# Rosemary Mint



## scott312 (Jan 12, 2016)

Hello everyone. I have not make my first batch of soap yet. 
I am looking for a Rosemary Mint CP recipe.
Just want a plan bar soap. No hard herbs or vegetation added  
Just the oils for flavor  something like that I guess.

Thank you


----------



## houseofwool (Jan 12, 2016)

I use a 50:50 blend of rosemary and spearmint essential oils for my soap. It is one of my more popular blends.


----------



## Arimara (Jan 12, 2016)

Hmm, oils for flavor, eh? You can't go wrong with garlic and beef stock with a lamb tallow soap j/k.  You can get Now essential oils to get you started. Getting a small vial of each will be good for two batches since 1oz of essential oil(s) is needed per pound of oils. just find a basic recipe and remember it is suggested you keep the coconut oil down to a modest 20% or less. Of course, if you're interested in coming to the "dark" side, you could start off with a lard soap...


----------



## Serene (Jan 12, 2016)

Arimara said:


> Hmm, oils for flavor, eh?YOu can't go wrong with garlic if beef stock with a lamb tallow soap j/k.  You can get Now essential oils to get you started. Getting a small vial of each will be good for two batches since 1oz of essential oil(s) is needed per pound of oils. just find a basic recipe and remember it is suggested you keep the coconut oil down to a modest 20% or less. Of course, if you're interested in coming to the "dark" side, you could start off with a lard soap...



lol  Arimara the Lard "Pusher".  I love that little parting hint there.. GO LARD!


----------



## Arimara (Jan 12, 2016)

Serene said:


> lol  Arimara the Lard "Pusher".  I love that little parting hint there.. GO LARD!

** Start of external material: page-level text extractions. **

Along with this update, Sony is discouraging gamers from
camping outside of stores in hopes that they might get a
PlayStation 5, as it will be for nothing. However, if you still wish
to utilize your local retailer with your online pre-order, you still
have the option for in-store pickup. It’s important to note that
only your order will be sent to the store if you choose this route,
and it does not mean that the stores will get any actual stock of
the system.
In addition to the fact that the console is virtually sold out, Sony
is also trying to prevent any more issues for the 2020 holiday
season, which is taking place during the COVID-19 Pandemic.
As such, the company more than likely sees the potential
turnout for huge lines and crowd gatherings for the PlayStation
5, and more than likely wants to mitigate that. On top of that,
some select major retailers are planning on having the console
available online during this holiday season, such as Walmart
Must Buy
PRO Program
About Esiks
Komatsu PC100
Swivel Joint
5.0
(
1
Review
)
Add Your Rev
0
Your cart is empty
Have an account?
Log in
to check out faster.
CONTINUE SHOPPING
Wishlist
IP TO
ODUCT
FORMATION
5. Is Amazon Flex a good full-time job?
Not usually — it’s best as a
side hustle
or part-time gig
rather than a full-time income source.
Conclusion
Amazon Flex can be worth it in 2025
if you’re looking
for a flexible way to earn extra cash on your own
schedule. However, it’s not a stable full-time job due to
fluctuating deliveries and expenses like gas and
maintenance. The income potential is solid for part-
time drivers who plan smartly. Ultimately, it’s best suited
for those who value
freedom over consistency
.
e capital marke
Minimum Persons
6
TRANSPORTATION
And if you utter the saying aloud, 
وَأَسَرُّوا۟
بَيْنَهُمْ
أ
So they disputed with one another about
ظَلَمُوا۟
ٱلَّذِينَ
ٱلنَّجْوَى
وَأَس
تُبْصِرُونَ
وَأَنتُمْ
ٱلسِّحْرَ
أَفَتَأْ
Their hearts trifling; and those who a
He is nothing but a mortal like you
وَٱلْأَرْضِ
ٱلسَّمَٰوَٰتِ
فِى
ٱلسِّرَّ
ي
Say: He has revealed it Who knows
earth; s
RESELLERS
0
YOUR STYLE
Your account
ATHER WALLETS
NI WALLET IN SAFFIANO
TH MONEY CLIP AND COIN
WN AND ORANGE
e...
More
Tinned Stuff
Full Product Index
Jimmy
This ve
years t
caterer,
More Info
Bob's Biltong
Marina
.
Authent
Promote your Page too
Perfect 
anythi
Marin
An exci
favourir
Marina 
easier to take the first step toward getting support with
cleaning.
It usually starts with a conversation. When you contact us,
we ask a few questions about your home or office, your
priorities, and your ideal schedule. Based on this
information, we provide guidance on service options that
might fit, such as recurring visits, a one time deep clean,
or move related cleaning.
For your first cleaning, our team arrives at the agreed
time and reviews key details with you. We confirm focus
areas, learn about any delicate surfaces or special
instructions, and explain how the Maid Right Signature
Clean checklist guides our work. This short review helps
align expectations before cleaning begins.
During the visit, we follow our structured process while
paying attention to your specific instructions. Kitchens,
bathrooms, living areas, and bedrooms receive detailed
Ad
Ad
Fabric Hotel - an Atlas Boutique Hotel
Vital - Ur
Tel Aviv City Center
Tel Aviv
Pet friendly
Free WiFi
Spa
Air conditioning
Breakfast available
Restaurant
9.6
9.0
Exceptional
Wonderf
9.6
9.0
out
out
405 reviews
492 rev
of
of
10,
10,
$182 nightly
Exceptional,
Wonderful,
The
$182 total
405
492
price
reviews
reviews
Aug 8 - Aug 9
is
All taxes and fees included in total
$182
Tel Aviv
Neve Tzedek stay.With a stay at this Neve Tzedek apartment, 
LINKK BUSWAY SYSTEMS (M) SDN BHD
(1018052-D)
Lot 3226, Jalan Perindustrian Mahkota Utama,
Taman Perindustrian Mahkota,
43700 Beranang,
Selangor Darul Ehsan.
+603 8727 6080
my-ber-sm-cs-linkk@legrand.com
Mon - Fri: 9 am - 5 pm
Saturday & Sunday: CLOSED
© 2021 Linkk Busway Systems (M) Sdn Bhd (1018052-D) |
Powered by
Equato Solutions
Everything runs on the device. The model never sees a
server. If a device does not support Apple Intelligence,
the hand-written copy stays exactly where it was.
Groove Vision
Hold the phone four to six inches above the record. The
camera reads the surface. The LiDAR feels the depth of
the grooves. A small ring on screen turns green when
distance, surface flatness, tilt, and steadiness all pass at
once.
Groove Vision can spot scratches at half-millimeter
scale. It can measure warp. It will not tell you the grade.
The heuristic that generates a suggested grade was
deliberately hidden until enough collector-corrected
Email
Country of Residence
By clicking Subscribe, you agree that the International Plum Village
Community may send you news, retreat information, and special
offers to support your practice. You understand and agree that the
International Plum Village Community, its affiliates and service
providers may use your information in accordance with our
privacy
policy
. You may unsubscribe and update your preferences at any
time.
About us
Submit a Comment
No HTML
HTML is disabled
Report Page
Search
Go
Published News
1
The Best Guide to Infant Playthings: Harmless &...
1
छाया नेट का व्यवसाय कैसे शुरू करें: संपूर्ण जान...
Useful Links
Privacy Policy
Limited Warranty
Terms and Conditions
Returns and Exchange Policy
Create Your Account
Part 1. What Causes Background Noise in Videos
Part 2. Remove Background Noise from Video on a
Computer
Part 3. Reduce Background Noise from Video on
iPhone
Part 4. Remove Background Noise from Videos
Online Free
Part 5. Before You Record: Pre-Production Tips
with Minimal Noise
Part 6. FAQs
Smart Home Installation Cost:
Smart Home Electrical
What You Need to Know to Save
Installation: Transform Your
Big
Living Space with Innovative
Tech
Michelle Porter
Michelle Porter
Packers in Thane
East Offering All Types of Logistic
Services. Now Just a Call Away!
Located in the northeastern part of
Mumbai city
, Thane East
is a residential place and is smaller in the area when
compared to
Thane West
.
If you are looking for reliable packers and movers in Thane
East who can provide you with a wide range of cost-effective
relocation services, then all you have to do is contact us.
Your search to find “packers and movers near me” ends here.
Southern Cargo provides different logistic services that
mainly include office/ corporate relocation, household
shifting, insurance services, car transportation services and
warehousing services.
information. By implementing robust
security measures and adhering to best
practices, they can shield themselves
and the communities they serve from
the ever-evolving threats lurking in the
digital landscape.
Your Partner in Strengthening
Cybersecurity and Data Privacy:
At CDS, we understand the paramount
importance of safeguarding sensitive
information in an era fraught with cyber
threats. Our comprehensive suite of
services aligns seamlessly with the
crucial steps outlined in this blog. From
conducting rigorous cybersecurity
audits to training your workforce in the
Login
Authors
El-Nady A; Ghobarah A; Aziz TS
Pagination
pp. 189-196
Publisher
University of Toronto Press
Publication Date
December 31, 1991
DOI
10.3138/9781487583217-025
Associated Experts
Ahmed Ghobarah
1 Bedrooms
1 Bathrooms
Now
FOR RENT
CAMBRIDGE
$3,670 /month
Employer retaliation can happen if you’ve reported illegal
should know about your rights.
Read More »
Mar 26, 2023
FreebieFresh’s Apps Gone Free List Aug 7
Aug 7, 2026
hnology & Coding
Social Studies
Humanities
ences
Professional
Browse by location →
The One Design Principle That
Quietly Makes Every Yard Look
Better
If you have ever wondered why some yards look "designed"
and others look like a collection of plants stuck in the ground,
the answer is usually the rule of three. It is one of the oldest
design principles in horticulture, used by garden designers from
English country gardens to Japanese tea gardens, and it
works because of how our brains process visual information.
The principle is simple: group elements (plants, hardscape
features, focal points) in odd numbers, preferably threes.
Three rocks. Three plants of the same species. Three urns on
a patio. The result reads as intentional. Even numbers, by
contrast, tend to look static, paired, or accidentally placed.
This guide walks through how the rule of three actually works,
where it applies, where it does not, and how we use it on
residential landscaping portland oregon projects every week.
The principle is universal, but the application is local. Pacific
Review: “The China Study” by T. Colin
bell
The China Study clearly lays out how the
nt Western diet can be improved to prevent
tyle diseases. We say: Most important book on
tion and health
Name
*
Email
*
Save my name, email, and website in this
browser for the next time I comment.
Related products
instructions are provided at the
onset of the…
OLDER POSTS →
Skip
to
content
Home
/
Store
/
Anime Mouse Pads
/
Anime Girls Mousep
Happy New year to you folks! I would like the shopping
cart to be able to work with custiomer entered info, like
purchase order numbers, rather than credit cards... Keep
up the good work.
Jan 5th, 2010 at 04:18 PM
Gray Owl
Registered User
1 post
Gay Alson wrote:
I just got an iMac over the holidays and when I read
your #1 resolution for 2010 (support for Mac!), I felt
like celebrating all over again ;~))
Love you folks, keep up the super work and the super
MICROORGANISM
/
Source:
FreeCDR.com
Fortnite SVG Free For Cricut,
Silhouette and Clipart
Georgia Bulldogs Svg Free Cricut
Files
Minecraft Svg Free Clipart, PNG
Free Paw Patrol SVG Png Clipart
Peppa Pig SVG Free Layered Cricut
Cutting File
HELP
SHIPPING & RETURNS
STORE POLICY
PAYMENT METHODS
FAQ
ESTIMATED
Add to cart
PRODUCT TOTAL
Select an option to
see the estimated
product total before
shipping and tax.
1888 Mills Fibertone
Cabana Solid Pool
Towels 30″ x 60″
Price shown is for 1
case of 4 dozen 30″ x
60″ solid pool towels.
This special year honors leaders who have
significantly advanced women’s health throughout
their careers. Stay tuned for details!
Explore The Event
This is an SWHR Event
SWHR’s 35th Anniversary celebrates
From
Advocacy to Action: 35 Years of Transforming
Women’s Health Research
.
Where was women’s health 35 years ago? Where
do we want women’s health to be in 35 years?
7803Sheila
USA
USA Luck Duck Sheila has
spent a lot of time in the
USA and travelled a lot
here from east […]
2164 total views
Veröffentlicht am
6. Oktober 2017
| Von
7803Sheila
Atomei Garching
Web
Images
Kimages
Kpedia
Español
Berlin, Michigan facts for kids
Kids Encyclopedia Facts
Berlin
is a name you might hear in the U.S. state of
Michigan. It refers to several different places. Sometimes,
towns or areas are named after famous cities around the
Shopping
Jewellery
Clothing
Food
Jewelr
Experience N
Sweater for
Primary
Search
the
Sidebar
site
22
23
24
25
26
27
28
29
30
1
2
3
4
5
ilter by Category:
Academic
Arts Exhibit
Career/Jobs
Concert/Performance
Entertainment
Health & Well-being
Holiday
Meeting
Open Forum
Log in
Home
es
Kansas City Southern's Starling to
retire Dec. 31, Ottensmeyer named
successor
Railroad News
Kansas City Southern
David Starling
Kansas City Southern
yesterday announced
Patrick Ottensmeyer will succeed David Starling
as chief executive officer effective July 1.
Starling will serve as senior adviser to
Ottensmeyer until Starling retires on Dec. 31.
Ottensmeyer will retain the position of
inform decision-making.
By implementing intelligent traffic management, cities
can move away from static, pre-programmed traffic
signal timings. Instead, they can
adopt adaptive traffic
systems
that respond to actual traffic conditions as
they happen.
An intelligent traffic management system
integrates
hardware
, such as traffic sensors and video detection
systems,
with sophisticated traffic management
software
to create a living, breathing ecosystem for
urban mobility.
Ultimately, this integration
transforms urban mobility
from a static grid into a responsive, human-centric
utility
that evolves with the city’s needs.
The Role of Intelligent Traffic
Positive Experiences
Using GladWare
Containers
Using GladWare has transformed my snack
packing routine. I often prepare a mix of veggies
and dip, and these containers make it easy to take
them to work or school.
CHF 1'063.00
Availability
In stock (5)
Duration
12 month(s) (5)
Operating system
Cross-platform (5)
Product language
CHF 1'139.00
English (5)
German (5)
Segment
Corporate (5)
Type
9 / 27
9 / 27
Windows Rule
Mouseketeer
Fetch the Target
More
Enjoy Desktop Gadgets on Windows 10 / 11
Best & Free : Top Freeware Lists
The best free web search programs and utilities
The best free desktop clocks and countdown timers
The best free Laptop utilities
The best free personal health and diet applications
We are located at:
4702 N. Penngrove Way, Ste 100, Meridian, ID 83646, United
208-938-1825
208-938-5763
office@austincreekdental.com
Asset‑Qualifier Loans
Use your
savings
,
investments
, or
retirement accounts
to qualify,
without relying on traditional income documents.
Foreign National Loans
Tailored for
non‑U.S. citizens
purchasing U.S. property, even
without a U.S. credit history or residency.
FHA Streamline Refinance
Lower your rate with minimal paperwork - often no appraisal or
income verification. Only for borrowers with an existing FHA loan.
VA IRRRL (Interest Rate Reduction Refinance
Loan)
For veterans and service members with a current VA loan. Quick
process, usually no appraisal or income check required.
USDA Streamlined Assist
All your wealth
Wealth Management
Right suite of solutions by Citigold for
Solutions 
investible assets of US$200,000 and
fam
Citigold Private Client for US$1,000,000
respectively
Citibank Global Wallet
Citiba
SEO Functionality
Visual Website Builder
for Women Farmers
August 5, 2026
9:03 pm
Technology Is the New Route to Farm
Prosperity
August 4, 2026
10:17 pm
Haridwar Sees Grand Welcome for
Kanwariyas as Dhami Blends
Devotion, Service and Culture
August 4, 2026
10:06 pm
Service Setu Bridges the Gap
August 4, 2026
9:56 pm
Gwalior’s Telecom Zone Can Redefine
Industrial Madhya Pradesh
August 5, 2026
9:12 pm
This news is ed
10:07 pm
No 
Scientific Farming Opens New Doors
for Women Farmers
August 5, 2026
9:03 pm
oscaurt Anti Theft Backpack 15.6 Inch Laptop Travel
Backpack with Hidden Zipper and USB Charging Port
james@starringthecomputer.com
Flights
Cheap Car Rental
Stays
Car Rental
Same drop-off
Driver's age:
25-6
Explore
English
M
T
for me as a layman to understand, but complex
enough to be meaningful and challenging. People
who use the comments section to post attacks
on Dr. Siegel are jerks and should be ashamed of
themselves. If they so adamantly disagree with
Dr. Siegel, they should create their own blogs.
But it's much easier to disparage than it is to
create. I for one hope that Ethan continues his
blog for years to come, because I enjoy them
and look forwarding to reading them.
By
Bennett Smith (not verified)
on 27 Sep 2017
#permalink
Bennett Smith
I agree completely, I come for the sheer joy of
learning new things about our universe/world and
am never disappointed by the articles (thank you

If Seawolfe or Susie were here, what would they do? :mrgreen:

GO LARD!


----------



## Seawolfe (Jan 12, 2016)

We would state the obvious!
Get thee to a soap calculator like soapcalc or soapee.com and learn to use it - theres a sticky in the beginners forum on how to use them.
A recipe we all love goes something like:
50-65% lard
20-30% Olive oil (or rice bran oil, or sweet almond oil)
10-20% Coconut oil
5% castor

5% superfat

And I like a 3:1 ratio of Rosemary EO to Peppermint EO


----------



## Wildcraft_Garden (Jan 13, 2016)

houseofwool said:


> I use a 50:50 blend of rosemary and spearmint essential oils for my soap. It is one of my more popular blends.


Ditto


----------



## lsg (Jan 13, 2016)

I add a touch of lavender to soften the rosemary/spearmint blend.  I also use spearmint 2:1 to the rosemary


----------



## scott312 (Jan 13, 2016)

Thank you. Making notes.


----------



## scott312 (Jan 13, 2016)

Arimara;  You can get Now essential oils to get you started. Getting a small vial of each will be good for two batches since 1oz of essential oil(s) is needed per pound of oils. just find a basic recipe and remember it is suggested you keep the coconut oil down to a modest 20% or less. Of course said:


> Thank you Arimara that's a lot of good info.I appreciate it. Hey I like Lard. My wife loved my pie crust until I told her I used lard.
> 
> http://www.soapmakingforum.com/member.php?u=19788


----------



## scott312 (Jan 13, 2016)

houseofwool said:


> I use a 50:50 blend of rosemary and spearmint essential oils for my soap. It is one of my more popular blends.




Thank you making notes


----------



## scott312 (Jan 13, 2016)

Seawolfe said:


> We would state the obvious!
> Get thee to a soap calculator like soapcalc or soapee.com and learn to use it - theres a sticky in the beginners forum on how to use them.
> 
> 
> And I like a 3:1 ratio of Rosemary EO to Peppermint EO





Thank you Seawolf. I will fumble my way over to the soapcal. I love any kind of computer aid.


----------



## scott312 (Jan 13, 2016)

lsg said:


> I add a touch of lavender to soften the rosemary/spearmint blend.  I also use spearmint 2:1 to the rosemary




Thank you.my friend.


----------



## Arimara (Jan 13, 2016)

scott312 said:


> Thank you Arimara that's a lot of good info.I appreciate it. Hey I like Lard. My wife loved my pie crust until I told her I used lard.
> 
> http://www.soapmakingforum.com/member.php?u=19788



I can't eat pork without minor complications so I wouldn't know. You wife has no excuse not to like a good pie crust because of lard- she ate it already. =p Still, it's great to know you're a lardy.


----------



## jules92207 (Jan 13, 2016)

Omg...love the meme!


----------



## Arimara (Jan 14, 2016)

Same here.


----------